Question

The locus of the point of intersection of the lines \(x = a(1 - t^2)/(1 + t^2)\) and \(y = 2at/(1 + t^2)\) (t being a parameter) represents:

• A. Circle
• B. Parabola
• C. Ellipse
• D. Hyperbola

Hint:

Understanding the geometrical interpretation of parametric equations simplifies the identification of loci.

Answer 1

The Correct Option is A

Given that: \[ x = a \left( \frac{1 - t^2}{1 + t^2} \right) \quad {and} \quad y = \frac{2at}{1 + t^2} \] Let \( t = \tan \theta \). Thus: \[ x = a \left( \frac{1 - \tan^2 \theta}{1 + \tan^2 \theta} \right) \quad {and} \quad y = \frac{2a \tan \theta}{1 + \tan^2 \theta} \] From this, we have: \[ x = a \cos 2\theta \quad {and} \quad y = a \sin 2\theta \] We can write: \[ \cos 2\theta = \frac{x}{a} \quad {and} \quad \sin 2\theta = \frac{y}{a} \] Squaring both sides: \[ \cos^2 2\theta = \frac{x^2}{a^2} \quad {and} \quad \sin^2 2\theta = \frac{y^2}{a^2} \] Adding these equations: \[ \cos^2 2\theta + \sin^2 2\theta = \frac{x^2}{a^2} + \frac{y^2}{a^2} \] Using the Pythagorean identity \( \cos^2 \theta + \sin^2 \theta = 1 \), we get: \[ 1 = \frac{x^2 + y^2}{a^2} \] Thus, the equation becomes: \[ x^2 + y^2 = a^2 \] This represents the equation of a circle with center at the origin and radius \( a \). Therefore, the locus of the point is a circle having center at the origin and radius \( a \).

Answer 2

The locus of the point of intersection of the lines \(x = a\frac{1 - t^2}{1 + t^2}\), \(y = \frac{2at}{1 + t^2}\) (t being a parameter) represents:

Solution:
We are given parametric equations:
\(x = a\frac{1 - t^2}{1 + t^2}\) and \(y = \frac{2at}{1 + t^2}\)

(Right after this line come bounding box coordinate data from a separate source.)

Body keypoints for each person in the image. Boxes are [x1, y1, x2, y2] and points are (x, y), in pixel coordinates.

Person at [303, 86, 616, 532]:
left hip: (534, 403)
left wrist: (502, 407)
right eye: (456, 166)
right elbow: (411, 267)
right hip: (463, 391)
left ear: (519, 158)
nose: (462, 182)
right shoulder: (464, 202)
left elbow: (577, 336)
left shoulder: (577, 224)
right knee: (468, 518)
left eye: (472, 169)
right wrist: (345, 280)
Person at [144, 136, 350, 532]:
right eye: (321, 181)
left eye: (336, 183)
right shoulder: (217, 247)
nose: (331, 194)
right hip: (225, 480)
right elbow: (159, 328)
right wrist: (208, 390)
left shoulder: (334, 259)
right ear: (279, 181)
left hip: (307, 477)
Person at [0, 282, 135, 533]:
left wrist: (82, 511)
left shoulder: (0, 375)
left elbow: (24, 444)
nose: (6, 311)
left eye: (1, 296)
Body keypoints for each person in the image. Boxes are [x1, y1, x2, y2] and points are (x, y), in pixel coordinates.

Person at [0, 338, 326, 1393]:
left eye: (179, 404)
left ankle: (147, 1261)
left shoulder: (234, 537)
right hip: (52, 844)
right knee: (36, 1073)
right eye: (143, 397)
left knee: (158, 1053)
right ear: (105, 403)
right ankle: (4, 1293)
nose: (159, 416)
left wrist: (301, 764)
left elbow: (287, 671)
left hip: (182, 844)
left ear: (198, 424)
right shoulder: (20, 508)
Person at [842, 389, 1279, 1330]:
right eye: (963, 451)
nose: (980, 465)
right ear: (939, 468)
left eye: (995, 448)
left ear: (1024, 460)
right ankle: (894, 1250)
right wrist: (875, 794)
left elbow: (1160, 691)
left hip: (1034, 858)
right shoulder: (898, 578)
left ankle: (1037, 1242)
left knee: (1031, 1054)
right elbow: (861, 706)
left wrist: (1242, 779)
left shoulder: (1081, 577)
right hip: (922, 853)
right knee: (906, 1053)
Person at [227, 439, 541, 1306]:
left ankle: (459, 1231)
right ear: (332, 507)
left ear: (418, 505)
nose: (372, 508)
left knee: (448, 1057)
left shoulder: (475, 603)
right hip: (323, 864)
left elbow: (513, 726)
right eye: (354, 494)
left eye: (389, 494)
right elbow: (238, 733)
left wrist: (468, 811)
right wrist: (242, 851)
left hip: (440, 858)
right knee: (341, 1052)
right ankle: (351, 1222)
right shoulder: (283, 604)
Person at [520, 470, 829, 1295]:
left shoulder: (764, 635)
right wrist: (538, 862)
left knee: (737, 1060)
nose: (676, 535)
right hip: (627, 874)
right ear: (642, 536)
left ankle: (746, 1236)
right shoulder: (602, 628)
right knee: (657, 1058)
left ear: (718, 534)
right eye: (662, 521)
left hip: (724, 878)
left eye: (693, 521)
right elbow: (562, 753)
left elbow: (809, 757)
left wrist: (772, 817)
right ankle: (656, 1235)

We aim to eliminate the parameter \(t\) to find the locus (relation between \(x\) and \(y\)).

Step 1: Let’s simplify the expressions:
Let’s denote:
\[ x = a\frac{1 - t^2}{1 + t^2}, \quad y = \frac{2at}{1 + t^2} \]

Step 2: Divide both equations by \(a\):
\[ \frac{x}{a} = \frac{1 - t^2}{1 + t^2}, \quad \frac{y}{a} = \frac{2t}{1 + t^2} \]

Let us denote \(X = \frac{x}{a}, Y = \frac{y}{a}\), then:
\[ X = \frac{1 - t^2}{1 + t^2}, \quad Y = \frac{2t}{1 + t^2} \]

Step 3: Use identity:
\[ X^2 + Y^2 = \left(\frac{1 - t^2}{1 + t^2}\right)^2 + \left(\frac{2t}{1 + t^2}\right)^2 \]
Compute numerator: \[ (1 - t^2)^2 + (2t)^2 = 1 - 2t^2 + t^4 + 4t^2 = 1 + 2t^2 + t^4 = (1 + t^2)^2 \] So: \[ X^2 + Y^2 = \frac{(1 + t^2)^2}{(1 + t^2)^2} = 1 \] Thus: \[ \left(\frac{x}{a}\right)^2 + \left(\frac{y}{a}\right)^2 = 1 \Rightarrow \frac{x^2 + y^2}{a^2} = 1 \Rightarrow x^2 + y^2 = a^2 \] Hence, the locus is a circle of radius \(a\) centered at origin.

Correct Answer: Circle